- Country: Nazi Germany
- Branch: Schutzstaffel
- Type: Security
- Size: Regiment
- Garrison/HQ: Wehrkreis XII

= 8th SS Police Regiment =

The 8th SS Police Regiment (SS-Polizei-Regiment 8) was initially named the 8th Police Regiment (Polizei-Regiment 8) when it was formed in 1942 from existing Order Police (Ordnungspolizei) units for security duties on the Eastern Front. It was redesignated as an SS unit in early 1943.

==Formation and organization==
The regiment was ordered formed in July 1942 in Russia, but the regimental headquarters was not formed until 2 September. Police Battalion 91 (Polizei-Bataillon 91), Police Battalion 111 and Police Battalion 134 were redesignated as the regiment's first through third battalions, respectively. All of the police regiments were redesignated as SS police units on 24 February 1943.

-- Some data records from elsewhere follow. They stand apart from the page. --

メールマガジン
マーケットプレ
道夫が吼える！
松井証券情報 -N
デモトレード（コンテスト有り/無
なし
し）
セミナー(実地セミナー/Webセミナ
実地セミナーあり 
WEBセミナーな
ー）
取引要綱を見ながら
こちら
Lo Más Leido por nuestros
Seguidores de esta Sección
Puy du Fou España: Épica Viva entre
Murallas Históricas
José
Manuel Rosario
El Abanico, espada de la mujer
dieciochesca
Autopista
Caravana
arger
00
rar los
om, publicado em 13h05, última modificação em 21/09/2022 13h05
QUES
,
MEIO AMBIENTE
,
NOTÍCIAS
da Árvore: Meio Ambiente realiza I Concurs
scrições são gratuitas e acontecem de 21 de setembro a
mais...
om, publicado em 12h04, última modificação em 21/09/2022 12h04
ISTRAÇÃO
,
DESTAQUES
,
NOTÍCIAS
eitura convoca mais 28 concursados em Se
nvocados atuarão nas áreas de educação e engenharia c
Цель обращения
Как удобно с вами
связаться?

The regimental headquarters was destroyed in January 1943 and its remnants were withdrawn to Gotenhafen-Adlershorst, (now [Gdynia-Orłowo], Poland), where they were used to help form the first battalion of the 36th Police Rifle Regiment (Polizei-Schützen Regiment 36) in mid-1943. Its battalions, however, were assigned to different German Army security divisions and did not suffer its fate.

The 8th SS Police Regiment was reformed in November 1944, presumably in the Protectorate of Bohemia and Moravia, with four newly raised battalions. The regiment fought in Hungary in 1944–45 and it may have been deployed near Stettin, Germany (now Szczecin, Poland), in March 1945. Its fourth battalion was disbanded in April.